═══ Supplied material ═══
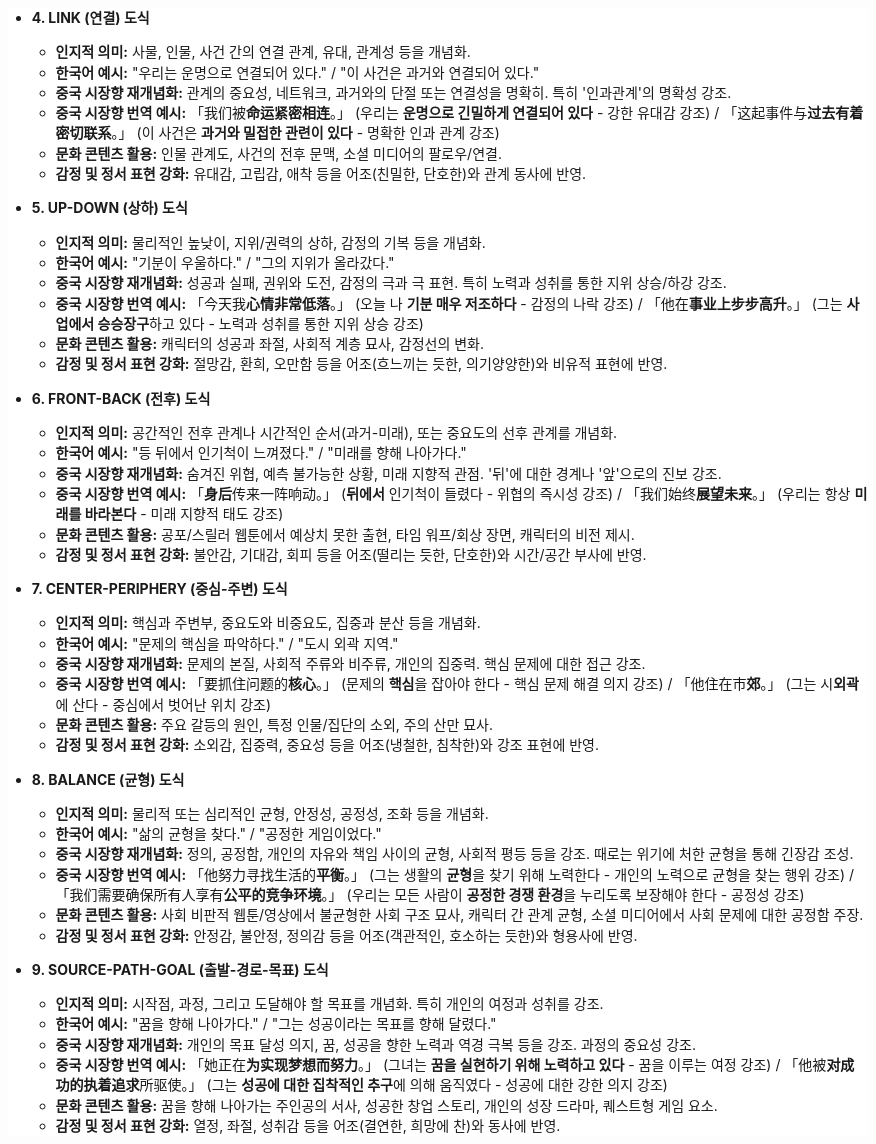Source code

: * **4. LINK (연결) 도식**
    * **인지적 의미:** 사물, 인물, 사건 간의 연결 관계, 유대, 관계성 등을 개념화.
    * **한국어 예시:** "우리는 운명으로 연결되어 있다." / "이 사건은 과거와 연결되어 있다."
    * **중국 시장향 재개념화:** 관계의 중요성, 네트워크, 과거와의 단절 또는 연결성을 명확히. 특히 '인과관계'의 명확성 강조.
    * **중국 시장향 번역 예시:** 「我们被**命运紧密相连**。」 (우리는 **운명으로 긴밀하게 연결되어 있다** - 강한 유대감 강조) / 「这起事件与**过去有着密切联系**。」 (이 사건은 **과거와 밀접한 관련이 있다** - 명확한 인과 관계 강조)
    * **문화 콘텐츠 활용:** 인물 관계도, 사건의 전후 문맥, 소셜 미디어의 팔로우/연결.
    * **감정 및 정서 표현 강화:** 유대감, 고립감, 애착 등을 어조(친밀한, 단호한)와 관계 동사에 반영.

* **5. UP-DOWN (상하) 도식**
    * **인지적 의미:** 물리적인 높낮이, 지위/권력의 상하, 감정의 기복 등을 개념화.
    * **한국어 예시:** "기분이 우울하다." / "그의 지위가 올라갔다."
    * **중국 시장향 재개념화:** 성공과 실패, 권위와 도전, 감정의 극과 극 표현. 특히 노력과 성취를 통한 지위 상승/하강 강조.
    * **중국 시장향 번역 예시:** 「今天我**心情非常低落**。」 (오늘 나 **기분 매우 저조하다** - 감정의 나락 강조) / 「他在**事业上步步高升**。」 (그는 **사업에서 승승장구**하고 있다 - 노력과 성취를 통한 지위 상승 강조)
    * **문화 콘텐츠 활용:** 캐릭터의 성공과 좌절, 사회적 계층 묘사, 감정선의 변화.
    * **감정 및 정서 표현 강화:** 절망감, 환희, 오만함 등을 어조(흐느끼는 듯한, 의기양양한)와 비유적 표현에 반영.

* **6. FRONT-BACK (전후) 도식**
    * **인지적 의미:** 공간적인 전후 관계나 시간적인 순서(과거-미래), 또는 중요도의 선후 관계를 개념화.
    * **한국어 예시:** "등 뒤에서 인기척이 느껴졌다." / "미래를 향해 나아가다."
    * **중국 시장향 재개념화:** 숨겨진 위협, 예측 불가능한 상황, 미래 지향적 관점. '뒤'에 대한 경계나 '앞'으로의 진보 강조.
    * **중국 시장향 번역 예시:** 「**身后**传来一阵响动。」 (**뒤에서** 인기척이 들렸다 - 위협의 즉시성 강조) / 「我们始终**展望未来**。」 (우리는 항상 **미래를 바라본다** - 미래 지향적 태도 강조)
    * **문화 콘텐츠 활용:** 공포/스릴러 웹툰에서 예상치 못한 출현, 타임 워프/회상 장면, 캐릭터의 비전 제시.
    * **감정 및 정서 표현 강화:** 불안감, 기대감, 회피 등을 어조(떨리는 듯한, 단호한)와 시간/공간 부사에 반영.

* **7. CENTER-PERIPHERY (중심-주변) 도식**
    * **인지적 의미:** 핵심과 주변부, 중요도와 비중요도, 집중과 분산 등을 개념화.
    * **한국어 예시:** "문제의 핵심을 파악하다." / "도시 외곽 지역."
    * **중국 시장향 재개념화:** 문제의 본질, 사회적 주류와 비주류, 개인의 집중력. 핵심 문제에 대한 접근 강조.
    * **중국 시장향 번역 예시:** 「要抓住问题的**核心**。」 (문제의 **핵심**을 잡아야 한다 - 핵심 문제 해결 의지 강조) / 「他住在市**郊**。」 (그는 시**외곽**에 산다 - 중심에서 벗어난 위치 강조)
    * **문화 콘텐츠 활용:** 주요 갈등의 원인, 특정 인물/집단의 소외, 주의 산만 묘사.
    * **감정 및 정서 표현 강화:** 소외감, 집중력, 중요성 등을 어조(냉철한, 침착한)와 강조 표현에 반영.

* **8. BALANCE (균형) 도식**
    * **인지적 의미:** 물리적 또는 심리적인 균형, 안정성, 공정성, 조화 등을 개념화.
    * **한국어 예시:** "삶의 균형을 찾다." / "공정한 게임이었다."
    * **중국 시장향 재개념화:** 정의, 공정함, 개인의 자유와 책임 사이의 균형, 사회적 평등 등을 강조. 때로는 위기에 처한 균형을 통해 긴장감 조성.
    * **중국 시장향 번역 예시:** 「他努力寻找生活的**平衡**。」 (그는 생활의 **균형**을 찾기 위해 노력한다 - 개인의 노력으로 균형을 찾는 행위 강조) / 「我们需要确保所有人享有**公平的竞争环境**。」 (우리는 모든 사람이 **공정한 경쟁 환경**을 누리도록 보장해야 한다 - 공정성 강조)
    * **문화 콘텐츠 활용:** 사회 비판적 웹툰/영상에서 불균형한 사회 구조 묘사, 캐릭터 간 관계 균형, 소셜 미디어에서 사회 문제에 대한 공정함 주장.
    * **감정 및 정서 표현 강화:** 안정감, 불안정, 정의감 등을 어조(객관적인, 호소하는 듯한)와 형용사에 반영.

* **9. SOURCE-PATH-GOAL (출발-경로-목표) 도식**
    * **인지적 의미:** 시작점, 과정, 그리고 도달해야 할 목표를 개념화. 특히 개인의 여정과 성취를 강조.
    * **한국어 예시:** "꿈을 향해 나아가다." / "그는 성공이라는 목표를 향해 달렸다."
    * **중국 시장향 재개념화:** 개인의 목표 달성 의지, 꿈, 성공을 향한 노력과 역경 극복 등을 강조. 과정의 중요성 강조.
    * **중국 시장향 번역 예시:** 「她正在**为实现梦想而努力**。」 (그녀는 **꿈을 실현하기 위해 노력하고 있다** - 꿈을 이루는 여정 강조) / 「他被**对成功的执着追求**所驱使。」 (그는 **성공에 대한 집착적인 추구**에 의해 움직였다 - 성공에 대한 강한 의지 강조)
    * **문화 콘텐츠 활용:** 꿈을 향해 나아가는 주인공의 서사, 성공한 창업 스토리, 개인의 성장 드라마, 퀘스트형 게임 요소.
    * **감정 및 정서 표현 강화:** 열정, 좌절, 성취감 등을 어조(결연한, 희망에 찬)와 동사에 반영.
═══
Your answer must be the line holding "대한 강한 의지 강조)" and every later line of the entries above, written out exactly, and nothing else.

▶ Reply to the task
    * **중국 시장향 번역 예시:** 「她正在**为实现梦想而努力**。」 (그녀는 **꿈을 실현하기 위해 노력하고 있다** - 꿈을 이루는 여정 강조) / 「他被**对成功的执着追求**所驱使。」 (그는 **성공에 대한 집착적인 추구**에 의해 움직였다 - 성공에 대한 강한 의지 강조)
    * **문화 콘텐츠 활용:** 꿈을 향해 나아가는 주인공의 서사, 성공한 창업 스토리, 개인의 성장 드라마, 퀘스트형 게임 요소.
    * **감정 및 정서 표현 강화:** 열정, 좌절, 성취감 등을 어조(결연한, 희망에 찬)와 동사에 반영.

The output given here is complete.